Dr. Steven Kruzeniski, Saskatchewan, Canada

Age:  27

School:  Western College of Veterinary Medicine, 2012

Place of Employment:  Animal Clinic of Regina

Q:  Tell us about yourself and your experience with animals?

A: I have been working in the veterinary field in some capacity since High School. My first exposure to a remote veterinary clinic was in Northern Saskatchewan in Grade 12. I have been volunteering and travelling ever since and have worked on veterinary projects across North America, South America, Africa and the Caribbean.

Q:  What is a fun fact about yourself?

A:  I am a drummer! I have been drumming from a young age and currently play in a couple bands as well as the Saskatchewan Roughriders Drumline.

Q:  What do you love about World Vets?

A:  I love the people I have been able to meet and work with; the volunteers from around the globe and the wonderful community members. I have made lifelong friendship and I have World Vets to thank for that. I also love to be able to provide my services at no charge for people and animals that need it most. There is no better feeling then using your knowledge and skills to help people and animals that are in need. I also love the opportunity to provide the best care we can in less than ideal medical environments. It forces you to think outside of the box and I am always amazed as to what we can come up with as a team.

Q:  What motivates you to volunteer with World Vets?

A:  I really enjoy the teaching aspect of the clinics. I strongly believe that these types of clinics can have a dramatic impact on student education and should have a place in all veterinary curriculums. I have loved working with students at the Latin American Training Center in Nicaragua, and it is always inspiring to see their growth in skills and confidence in just a matter of days.

Q:  What was your favorite World Vets moment?

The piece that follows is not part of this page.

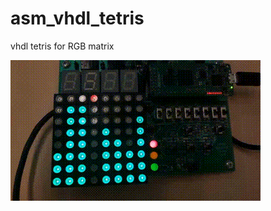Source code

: # asm_vhdl_tetris

vhdl tetris for RGB matrix

<img src="preview/preview.gif" width="400" height="225">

A:  The moments that really impact me are the ones that display the universal human-animal bond. On my latest trip to Roatan, Honduras I was asked to remove a growth from a dog that was owned by a rough-tough looking farmer. He didn’t speak much but I could tell her cared greatly for this dog. The whole procedure went well but I found out later he waited outside the fence all day to watch his dog as it proceeded through the clinic. He was so relieved when everything was done and almost in tears when he was able to hold his dog again. This type of compassion and care for animals is not always as evident in other cultures, especially with men; but if you know how to look for it, it can always be found.